***** Passage shown *****

Figure 3.

Antibody response in EBV-LP-immunized New Zealand white rabbits. (a) New Zealand white rabbit immunization and bleeding schedule schematic. Rabbits were immunized and bled as detailed in the Materials and Methods; (b) Biochemical characterization of recombinant EBV proteins used as ELISA target antigens. Coomassie stain (left) and immunoblot (right; performed using anti-6×His primary antibody) of soluble gp350 ectodomain, and recombinant EBV gB, gp42, and gH/gL proteins, which were used as target antigens in ELISA assay in panel C; (c) EBV-specific antibody responses in sera. IgG titers in immunized animals were measured by ELISA for each glycoprotein; proteins described in panel B were used as target antigens at 25 ng/well, and sera from immunized rabbits for each treatment group and timepoint were pooled, serially diluted, and used as primary antibody (1:100 dilution shown). Primary mouse mAbs anti-gp350 (72A1), anti-gB (CL55), anti-gp42 (F-2-1), anti-gL (E1D1), and anti-gH/gL (CL59) were used as positive controls where appropriate (not shown). Antibody binding was detected with HRP-labeled anti-rabbit IgG secondary antibody, and optical density (OD) was read at 405 nm with a spectrophotometer. ELISA assay was performed for each sample in quadruplicate, and results are expressed as mean ± standard deviations (SD). The assay was independently repeated two times with either individual animal serum or pooled sera.

*****

→ Questions to answer
**A)** Decide whether each statement agrees with the figure legend, answering yes or no and quoting the deciding words: (i) Sera from the immunized rabbits were pooled for each treatment group and timepoint. (ii) Optical density was read at 450 nm. (iii) The ELISA assay was performed for each sample in triplicate.
**B)** According to the figure legend, how much of each target antigen was used per well in the ELISA?
**C)** List every primary mouse mAb that the figure legend names as a positive control, with its target.
The listing after this point has no connection to the figure legend.

***** Records shown *****

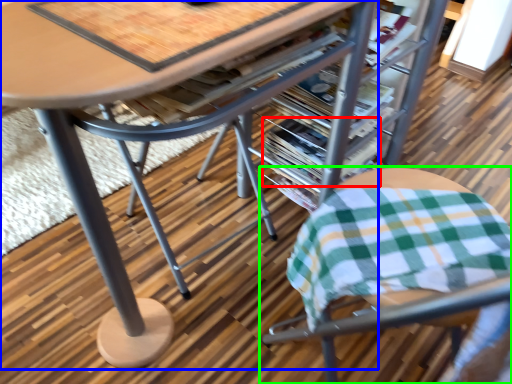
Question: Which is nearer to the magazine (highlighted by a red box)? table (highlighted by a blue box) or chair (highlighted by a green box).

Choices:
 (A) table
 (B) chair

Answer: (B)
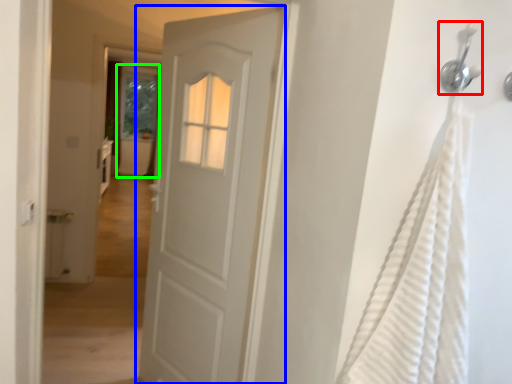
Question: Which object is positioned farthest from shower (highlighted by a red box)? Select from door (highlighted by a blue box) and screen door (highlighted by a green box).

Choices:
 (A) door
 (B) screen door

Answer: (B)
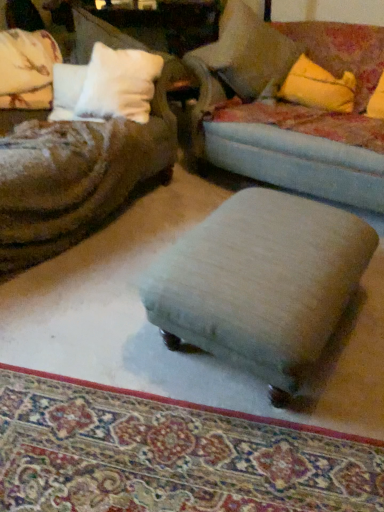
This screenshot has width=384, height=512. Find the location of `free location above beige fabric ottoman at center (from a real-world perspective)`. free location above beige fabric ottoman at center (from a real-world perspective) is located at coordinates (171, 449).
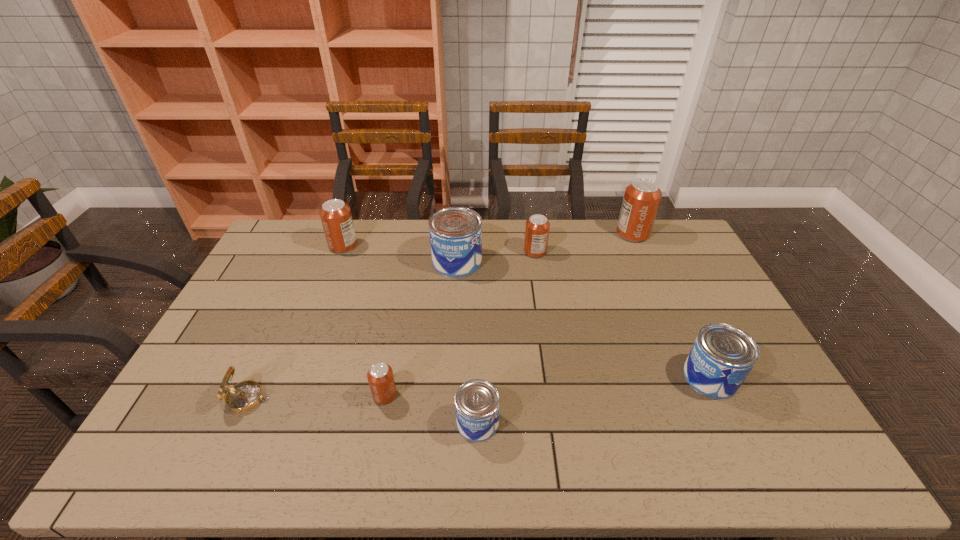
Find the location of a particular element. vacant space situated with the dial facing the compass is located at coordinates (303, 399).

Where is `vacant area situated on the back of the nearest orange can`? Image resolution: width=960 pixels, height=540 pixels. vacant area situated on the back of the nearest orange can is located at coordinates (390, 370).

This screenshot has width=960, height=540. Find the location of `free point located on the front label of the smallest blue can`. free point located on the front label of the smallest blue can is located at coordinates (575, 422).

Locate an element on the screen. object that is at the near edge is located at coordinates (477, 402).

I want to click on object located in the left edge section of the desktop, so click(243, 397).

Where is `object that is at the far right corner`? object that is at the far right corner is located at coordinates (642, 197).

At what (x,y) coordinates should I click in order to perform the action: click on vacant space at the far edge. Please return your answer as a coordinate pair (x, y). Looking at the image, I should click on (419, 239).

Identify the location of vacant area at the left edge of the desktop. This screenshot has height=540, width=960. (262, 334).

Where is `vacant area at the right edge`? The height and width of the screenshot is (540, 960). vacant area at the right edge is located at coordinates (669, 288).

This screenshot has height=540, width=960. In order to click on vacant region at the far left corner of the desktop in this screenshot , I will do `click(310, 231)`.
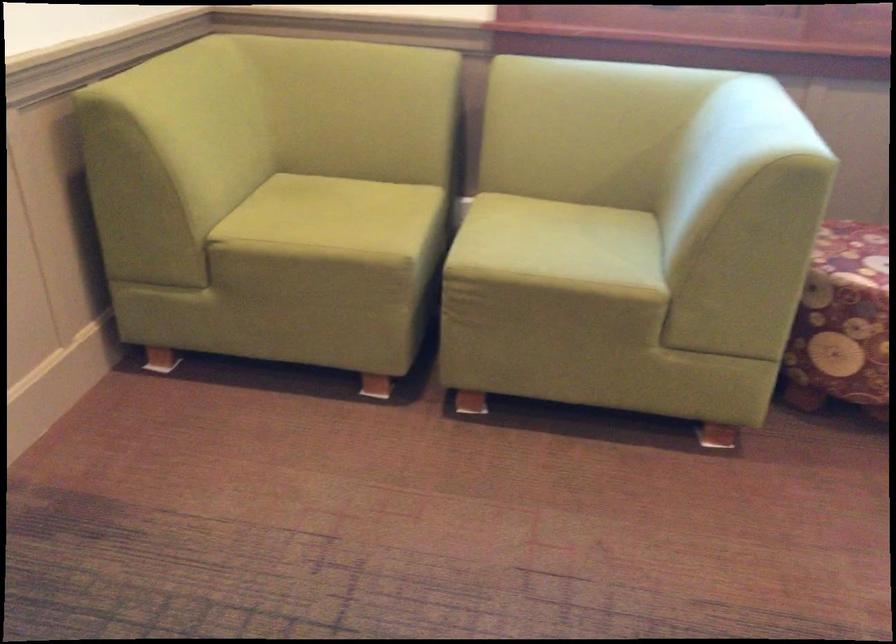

*****

→ Answer set
**A)**
(i) Yes: "sera from immunized rabbits for each treatment group and timepoint were pooled"
(ii) No: "optical density (OD) was read at 405 nm with a spectrophotometer"
(iii) No: "ELISA assay was performed for each sample in quadruplicate"

**B)** 25 ng/well.

**C)**
72A1 (anti-gp350)
CL55 (anti-gB)
F-2-1 (anti-gp42)
E1D1 (anti-gL)
CL59 (anti-gH/gL)